[Tasks for this exercise]:
• 1. Print the stretch of the study summary from "The Impact of" through "home (DAH30, DAH365).".
• 2. Decide whether each statement agrees with the study summary below, answering yes or no and quoting the deciding words: (a) the study was carried out at a single center; (b) 38,293 patients were included; (c) long-term mortality was assessed at 365 days.
• 3. List every MET level into which the study summary below places patients.

The Impact of Preoperative Functional Capacity on Postoperative Mortality and Morbidity

Authors: Valadkhani, Arman et al.

Anesthesiology, October 3, 2025. DOI: 10.1097/ALN.0000000000005779

This dual-center prospective cohort study investigated the relationship between self-reported functional capacity (measured in metabolic equivalents of task, METs) and surgical outcomes in adults undergoing elective noncardiac surgery. A total of 38,293 patients were included from Karolinska University Hospital between 2020 and 2023. Patients were categorized into MET levels (1, 2–3, 4–5, 6–8, ≥9), and outcomes were assessed for short-term (30-day) and long-term (365-day) mortality, along with days alive and at home (DAH30, DAH365).

[Records supplied]:
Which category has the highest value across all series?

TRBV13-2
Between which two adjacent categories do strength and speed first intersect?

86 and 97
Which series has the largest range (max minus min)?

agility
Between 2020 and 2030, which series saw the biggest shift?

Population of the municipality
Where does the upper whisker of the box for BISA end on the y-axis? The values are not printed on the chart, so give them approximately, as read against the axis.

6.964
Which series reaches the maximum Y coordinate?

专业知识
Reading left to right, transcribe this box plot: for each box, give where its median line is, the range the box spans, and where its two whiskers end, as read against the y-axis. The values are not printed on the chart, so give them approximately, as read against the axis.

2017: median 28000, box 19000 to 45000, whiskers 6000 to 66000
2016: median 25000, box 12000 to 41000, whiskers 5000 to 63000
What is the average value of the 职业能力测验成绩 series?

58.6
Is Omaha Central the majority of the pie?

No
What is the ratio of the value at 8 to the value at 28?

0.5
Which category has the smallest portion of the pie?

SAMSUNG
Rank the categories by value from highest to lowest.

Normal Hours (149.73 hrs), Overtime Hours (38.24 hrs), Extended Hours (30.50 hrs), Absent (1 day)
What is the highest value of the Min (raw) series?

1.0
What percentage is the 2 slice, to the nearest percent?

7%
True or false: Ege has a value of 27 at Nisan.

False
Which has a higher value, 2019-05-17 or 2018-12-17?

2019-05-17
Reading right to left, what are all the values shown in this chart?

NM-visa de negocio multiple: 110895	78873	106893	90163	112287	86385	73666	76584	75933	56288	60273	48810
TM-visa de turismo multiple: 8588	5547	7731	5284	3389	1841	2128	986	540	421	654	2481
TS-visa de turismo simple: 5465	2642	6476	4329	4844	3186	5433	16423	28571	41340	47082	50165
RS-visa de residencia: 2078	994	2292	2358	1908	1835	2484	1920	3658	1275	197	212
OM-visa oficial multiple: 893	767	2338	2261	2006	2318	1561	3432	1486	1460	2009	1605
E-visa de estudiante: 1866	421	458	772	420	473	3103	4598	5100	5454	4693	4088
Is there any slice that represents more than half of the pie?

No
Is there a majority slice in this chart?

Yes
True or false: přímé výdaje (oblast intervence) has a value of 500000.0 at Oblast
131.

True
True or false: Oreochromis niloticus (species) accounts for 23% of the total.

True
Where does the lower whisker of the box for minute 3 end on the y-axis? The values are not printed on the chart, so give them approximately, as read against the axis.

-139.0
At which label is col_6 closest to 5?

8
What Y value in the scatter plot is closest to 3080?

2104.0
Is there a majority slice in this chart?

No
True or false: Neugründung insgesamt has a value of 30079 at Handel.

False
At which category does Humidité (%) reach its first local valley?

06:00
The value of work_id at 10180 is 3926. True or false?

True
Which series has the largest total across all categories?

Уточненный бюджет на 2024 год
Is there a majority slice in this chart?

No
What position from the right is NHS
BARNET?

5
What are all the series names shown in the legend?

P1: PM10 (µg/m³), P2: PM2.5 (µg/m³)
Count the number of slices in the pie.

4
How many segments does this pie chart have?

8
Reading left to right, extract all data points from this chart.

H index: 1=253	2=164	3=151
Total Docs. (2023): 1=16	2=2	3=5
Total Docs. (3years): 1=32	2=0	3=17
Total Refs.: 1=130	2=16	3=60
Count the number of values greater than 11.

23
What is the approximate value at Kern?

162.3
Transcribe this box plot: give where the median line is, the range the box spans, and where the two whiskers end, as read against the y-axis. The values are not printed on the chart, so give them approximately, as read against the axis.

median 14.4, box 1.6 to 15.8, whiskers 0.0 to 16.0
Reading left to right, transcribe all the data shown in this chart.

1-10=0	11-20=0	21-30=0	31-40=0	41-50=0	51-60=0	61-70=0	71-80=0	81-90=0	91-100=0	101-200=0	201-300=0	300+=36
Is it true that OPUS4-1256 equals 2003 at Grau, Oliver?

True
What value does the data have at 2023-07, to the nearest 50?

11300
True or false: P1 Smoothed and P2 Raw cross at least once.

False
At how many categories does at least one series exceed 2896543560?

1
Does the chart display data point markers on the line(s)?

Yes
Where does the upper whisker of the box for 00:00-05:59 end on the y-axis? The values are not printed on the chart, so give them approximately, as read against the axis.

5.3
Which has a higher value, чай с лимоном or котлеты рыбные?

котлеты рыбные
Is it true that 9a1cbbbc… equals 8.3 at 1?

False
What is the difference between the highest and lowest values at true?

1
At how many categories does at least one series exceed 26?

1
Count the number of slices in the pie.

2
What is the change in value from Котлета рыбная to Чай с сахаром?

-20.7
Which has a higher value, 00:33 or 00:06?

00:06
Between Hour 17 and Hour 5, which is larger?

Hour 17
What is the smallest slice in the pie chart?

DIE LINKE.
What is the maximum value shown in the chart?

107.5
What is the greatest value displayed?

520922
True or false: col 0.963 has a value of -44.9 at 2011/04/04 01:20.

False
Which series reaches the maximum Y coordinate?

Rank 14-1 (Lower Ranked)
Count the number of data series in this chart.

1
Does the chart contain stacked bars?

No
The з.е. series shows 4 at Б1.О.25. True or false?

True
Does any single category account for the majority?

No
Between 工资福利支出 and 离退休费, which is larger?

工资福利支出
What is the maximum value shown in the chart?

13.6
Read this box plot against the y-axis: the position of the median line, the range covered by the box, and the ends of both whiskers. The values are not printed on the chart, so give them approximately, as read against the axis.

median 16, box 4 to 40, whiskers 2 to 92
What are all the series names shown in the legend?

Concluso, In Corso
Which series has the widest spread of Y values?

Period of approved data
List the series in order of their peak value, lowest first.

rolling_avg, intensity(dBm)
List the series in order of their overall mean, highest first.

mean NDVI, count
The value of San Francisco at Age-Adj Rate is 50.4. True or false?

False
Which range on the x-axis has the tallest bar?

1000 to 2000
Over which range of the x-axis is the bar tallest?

[Answers by item number]:
• 1.
The Impact of Preoperative Functional Capacity on Postoperative Mortality and Morbidity

Authors: Valadkhani, Arman et al.

Anesthesiology, October 3, 2025. DOI: 10.1097/ALN.0000000000005779

This dual-center prospective cohort study investigated the relationship between self-reported functional capacity (measured in metabolic equivalents of task, METs) and surgical outcomes in adults undergoing elective noncardiac surgery. A total of 38,293 patients were included from Karolinska University Hospital between 2020 and 2023. Patients were categorized into MET levels (1, 2–3, 4–5, 6–8, ≥9), and outcomes were assessed for short-term (30-day) and long-term (365-day) mortality, along with days alive and at home (DAH30, DAH365).

• 2.
(a) No: "This dual-center prospective cohort study"
(b) Yes: "A total of 38,293 patients were included"
(c) Yes: "long-term (365-day) mortality"

• 3. 1; 2–3; 4–5; 6–8; ≥9